Darius Himes takes issue (here) with a comment that I made some time ago (here) on his excellent interview with Stephen Shore, and Shore’s convincing reasoning why he used large format cameras. My response to the specific argument Shore made in that interview was that, today, he could use a high resolution digital camera of considerable smaller format just as well to achieve the same *effect* – namely an abundance of detail in small, remote subjects. Himes in his rebuttal makes three somewhat different claims that seem trivially true: That (1) the physical activity of schlepping around a large format camera vs. carrying a smaller, less complicated one, affects the way we choose which images we make, and the thought process that goes into making them. That (2) “the methodical precision required by 8×10 […] leads to a methodical precision on a mental level”. And, (3), that “thinking in color or black and white […] affects the way one works.”
Ten years ago, I might have wholeheartedly agreed with all three of Himes’ points. Back then, the demand of making *advance* choices about which camera I took with me, which film I used, and so on, at times drove me up the wall. Strangely, however, Himes’ comments sound as if he thought exclusively of the challenges of the past, and applied them to the use of more current gear. Today, in my experience, such advance choices play a much smaller role. However, a different kind of complexity of thought has come up: the task today is to be able to walk around and see at the same time black and white *and* color photos, large scale *and* small scale photos, and so on. I know a writer who is able to fluently produce English, Greek, and French script with one and the same standard U.S. computer keyboard, switching between the different typesets from memory. Every normal person would say that’s impossible, or at least that it is barely practical. But the fact is, it is possible to use one device for several tasks – or rather, it is possible to do so for those who have wrapped their minds around doing so. Applied to cameras: the convenience of falling into the mind-set of your camera, once you are out, is less justifiable in the digital age than ever before. Or, if you want it (perhaps because you are still attached to this from the olden days, and think that this is the only way to see images), it is a deliberate convenience: you have to ‘interpret’ your digital gear, and intentionally see “with” it one way or another. But again, it is not your camera anymore that forces you to do that: The resolution effect Shore talks about can be achieved with pretty humble devices today.
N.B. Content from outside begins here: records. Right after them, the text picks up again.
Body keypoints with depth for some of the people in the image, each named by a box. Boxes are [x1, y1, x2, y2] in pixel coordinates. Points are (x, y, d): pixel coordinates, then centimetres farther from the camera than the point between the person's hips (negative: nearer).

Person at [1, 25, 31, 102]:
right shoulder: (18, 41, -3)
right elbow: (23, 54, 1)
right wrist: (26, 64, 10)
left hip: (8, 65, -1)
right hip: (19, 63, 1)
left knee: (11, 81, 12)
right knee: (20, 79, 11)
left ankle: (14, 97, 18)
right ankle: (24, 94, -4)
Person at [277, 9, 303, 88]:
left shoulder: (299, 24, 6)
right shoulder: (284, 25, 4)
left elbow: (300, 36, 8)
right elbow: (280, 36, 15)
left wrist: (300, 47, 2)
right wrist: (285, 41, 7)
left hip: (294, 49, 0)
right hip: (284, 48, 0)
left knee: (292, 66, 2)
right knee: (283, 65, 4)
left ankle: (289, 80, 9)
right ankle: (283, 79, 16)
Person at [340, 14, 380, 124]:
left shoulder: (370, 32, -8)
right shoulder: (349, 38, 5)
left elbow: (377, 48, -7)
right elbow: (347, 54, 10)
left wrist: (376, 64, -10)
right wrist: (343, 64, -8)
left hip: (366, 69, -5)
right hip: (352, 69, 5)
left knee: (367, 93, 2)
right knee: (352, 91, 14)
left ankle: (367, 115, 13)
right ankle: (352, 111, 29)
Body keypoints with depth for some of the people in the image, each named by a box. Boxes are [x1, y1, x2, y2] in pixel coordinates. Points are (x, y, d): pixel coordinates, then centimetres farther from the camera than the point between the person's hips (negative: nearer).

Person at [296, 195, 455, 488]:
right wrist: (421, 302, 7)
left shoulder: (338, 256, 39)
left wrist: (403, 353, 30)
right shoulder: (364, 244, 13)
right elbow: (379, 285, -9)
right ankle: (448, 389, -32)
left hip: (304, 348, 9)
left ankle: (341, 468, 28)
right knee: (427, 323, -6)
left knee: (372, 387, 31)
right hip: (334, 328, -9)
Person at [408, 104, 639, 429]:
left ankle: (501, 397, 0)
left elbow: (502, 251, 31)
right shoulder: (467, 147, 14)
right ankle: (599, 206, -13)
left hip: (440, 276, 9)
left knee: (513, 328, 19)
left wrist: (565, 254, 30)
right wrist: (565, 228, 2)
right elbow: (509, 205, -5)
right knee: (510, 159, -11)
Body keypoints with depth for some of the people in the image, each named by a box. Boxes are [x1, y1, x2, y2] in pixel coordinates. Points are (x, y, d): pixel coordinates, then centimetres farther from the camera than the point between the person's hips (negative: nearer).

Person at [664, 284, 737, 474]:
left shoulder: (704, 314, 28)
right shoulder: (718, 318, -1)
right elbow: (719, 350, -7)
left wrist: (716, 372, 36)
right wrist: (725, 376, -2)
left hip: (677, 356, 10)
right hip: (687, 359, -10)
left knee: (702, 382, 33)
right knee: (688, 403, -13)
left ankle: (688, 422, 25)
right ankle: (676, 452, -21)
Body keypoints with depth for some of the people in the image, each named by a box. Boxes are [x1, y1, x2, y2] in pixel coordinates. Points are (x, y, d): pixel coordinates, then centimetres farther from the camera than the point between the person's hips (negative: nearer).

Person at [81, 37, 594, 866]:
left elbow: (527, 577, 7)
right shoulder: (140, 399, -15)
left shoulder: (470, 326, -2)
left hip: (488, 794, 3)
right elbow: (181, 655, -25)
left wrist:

Himes claims that “the methodical precision required by 8×10 […] leads to a methodical precision on a mental level”. This reminds me of the old adage, created by Ansel Adams, that there is nothing worse than a sharp photo of a fuzzy concept. When I think of methodical precision, I think of Cartier-Bresson (who used one of the smallest formats available to him, and probably disliked the term “method”). “Methodical precision,” like constantly going for the “decisive moment” and creating a whole new aesthetic from that approach, is a brain thing *first*, and, no matter what Leica (the company) tells you, a camera thing *second*. If anything, my experience with cameras is that the more pedestrian they are, the harder you have to work to get a strong image, and the end result often benefits from that. But either way, let’s not mix up method in operating the camera, and method in creating an image. The latter includes the entire process, from idea to final print (or any other choice of display). There are many choices involved in that, choices that more than at any time in the history of the medium “photographers” can make for themselves. The classic distinctions that were so familiar in the analog age pale in comparison.
One thing has not changed though it seems, irrespective of the gear you use: You have to have a convincing concept of what you do before you get up in the morning – and to come up with that takes much longer than the 40 minutes or so to set up a large format camera. In that sense, I believe, gear was, and is, a secondary consideration. The image above is from earlier this week. Not to mock Himes’ own words, but: “The way light reacts with film and chemistry is also different than the way light is registered digitally on sensors.” Aha! So was it film? Was it digital? Large format? Small format? Camera phone? Tripod or not? Photoshopped, or straight from the camera/scanner? Did the camera have a touch screen interface, or old fashioned buttons and wheels? Did it take an hour to set the camera up, or two seconds? To me, the image has a couple of flaws (I am not sure yet, it’s too new), but the choice of gear has very little to do with them.